When travelling to a green country, it is still important to practice good hand hygiene, avoid close contact with people who are sick, and wear a face mask in public settings. It is also recommended that travellers stay in accommodation where they can maintain physical distancing from other guests, and have their own private bathroom if possible.

What should you do before you travel?

Before you travel, it’s important to make sure that your destination is safe and that you have all the necessary information and paperwork. Depending on your country of origin and your destination, you may need a visa, travel insurance, and/or vaccinations.

It’s also a good idea to research the local customs and laws of your destination, as well as any potential safety risks. For example, in some countries it is illegal to photograph government buildings or military personnel. In other countries, it is considered rude to not accept a gift when it is offered to you.

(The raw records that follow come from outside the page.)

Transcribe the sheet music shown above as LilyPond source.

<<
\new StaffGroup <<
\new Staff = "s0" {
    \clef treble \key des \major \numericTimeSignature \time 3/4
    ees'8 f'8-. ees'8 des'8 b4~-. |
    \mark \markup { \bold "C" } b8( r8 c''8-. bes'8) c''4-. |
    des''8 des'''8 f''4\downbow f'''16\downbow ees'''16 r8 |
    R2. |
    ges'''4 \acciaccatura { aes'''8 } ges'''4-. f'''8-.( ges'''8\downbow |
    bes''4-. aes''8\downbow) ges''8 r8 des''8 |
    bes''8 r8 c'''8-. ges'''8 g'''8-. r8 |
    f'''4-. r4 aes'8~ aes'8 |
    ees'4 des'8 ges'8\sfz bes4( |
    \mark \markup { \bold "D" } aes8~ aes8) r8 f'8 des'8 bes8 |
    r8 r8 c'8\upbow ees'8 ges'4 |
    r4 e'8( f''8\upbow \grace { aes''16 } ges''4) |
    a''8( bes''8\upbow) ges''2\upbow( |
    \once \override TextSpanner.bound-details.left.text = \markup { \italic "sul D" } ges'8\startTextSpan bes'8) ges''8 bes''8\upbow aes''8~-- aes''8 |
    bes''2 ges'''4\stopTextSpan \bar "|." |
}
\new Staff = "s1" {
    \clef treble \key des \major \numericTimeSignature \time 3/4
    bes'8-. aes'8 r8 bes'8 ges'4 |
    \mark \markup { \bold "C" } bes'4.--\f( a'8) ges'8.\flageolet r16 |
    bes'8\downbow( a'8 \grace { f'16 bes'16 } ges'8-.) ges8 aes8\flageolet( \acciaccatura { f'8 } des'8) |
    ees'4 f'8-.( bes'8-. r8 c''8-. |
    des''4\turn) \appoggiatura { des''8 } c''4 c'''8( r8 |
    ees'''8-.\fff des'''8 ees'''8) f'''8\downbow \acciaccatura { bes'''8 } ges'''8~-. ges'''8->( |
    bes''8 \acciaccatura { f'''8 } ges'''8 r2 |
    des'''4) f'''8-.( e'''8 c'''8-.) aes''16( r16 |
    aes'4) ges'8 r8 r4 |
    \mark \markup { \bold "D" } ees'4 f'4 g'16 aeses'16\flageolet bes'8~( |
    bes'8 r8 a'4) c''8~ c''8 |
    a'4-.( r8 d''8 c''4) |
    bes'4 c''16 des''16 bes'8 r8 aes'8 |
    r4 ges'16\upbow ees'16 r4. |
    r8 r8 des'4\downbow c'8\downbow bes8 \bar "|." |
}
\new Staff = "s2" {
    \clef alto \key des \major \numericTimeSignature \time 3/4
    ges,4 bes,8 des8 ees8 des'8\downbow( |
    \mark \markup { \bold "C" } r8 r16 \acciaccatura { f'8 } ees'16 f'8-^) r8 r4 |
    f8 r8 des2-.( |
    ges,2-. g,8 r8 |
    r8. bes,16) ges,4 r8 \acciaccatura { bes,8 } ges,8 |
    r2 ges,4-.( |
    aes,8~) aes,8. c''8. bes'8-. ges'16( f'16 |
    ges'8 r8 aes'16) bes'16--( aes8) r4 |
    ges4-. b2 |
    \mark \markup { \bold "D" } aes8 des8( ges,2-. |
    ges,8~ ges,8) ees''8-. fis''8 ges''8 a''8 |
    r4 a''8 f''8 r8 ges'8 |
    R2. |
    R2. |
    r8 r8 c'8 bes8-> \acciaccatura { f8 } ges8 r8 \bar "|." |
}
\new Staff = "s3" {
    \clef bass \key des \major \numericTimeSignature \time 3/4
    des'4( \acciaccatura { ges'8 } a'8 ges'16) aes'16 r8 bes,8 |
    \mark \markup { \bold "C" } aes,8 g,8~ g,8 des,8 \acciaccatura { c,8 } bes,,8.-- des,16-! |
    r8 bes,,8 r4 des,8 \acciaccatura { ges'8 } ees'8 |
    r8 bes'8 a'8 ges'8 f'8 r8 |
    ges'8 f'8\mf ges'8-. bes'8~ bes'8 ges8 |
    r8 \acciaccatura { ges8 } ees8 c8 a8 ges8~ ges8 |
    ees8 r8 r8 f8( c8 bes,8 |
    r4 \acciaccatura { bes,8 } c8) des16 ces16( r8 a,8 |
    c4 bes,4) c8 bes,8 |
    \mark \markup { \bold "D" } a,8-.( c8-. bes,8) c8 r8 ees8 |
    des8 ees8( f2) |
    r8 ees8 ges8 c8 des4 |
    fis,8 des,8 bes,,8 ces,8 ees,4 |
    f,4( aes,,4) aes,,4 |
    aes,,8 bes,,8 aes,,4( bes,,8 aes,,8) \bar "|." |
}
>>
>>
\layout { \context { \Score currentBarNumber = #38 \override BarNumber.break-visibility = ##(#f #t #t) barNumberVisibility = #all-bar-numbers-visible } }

Lastly, be sure to check the travel advisories for your country of origin and for your destination before you depart. Travel advisories are issued by governments and provide up-to-date information on safety risks, political tensions, natural disasters, and other potential risks that might affect travelers.

What should you do when you return?

If you have been to any of the countries on the list in the 14 days before you arrive in England, you will need to:
· Fill in a passenger locator form online before you travel
· Show proof of a negative coronavirus test taken up to 3 days before your departure – you must take a new test if it has been longer than 3 days
· Take another test on day 2 after you arrive – you will need to self-isolate until you get your result
· If either of your tests are positive, you will need to self-isolate for at least 10 days from when your symptoms started or from when your first test was taken, whichever is later


The list of countries is updated every Tuesday, and it is important to check the site before you travel. The list is based on the number of new cases of COVID-19 per 100,000 people in the past 14 days. Only destinations with an average of fewer than 25 new cases per 100,000 people in the past two weeks are included.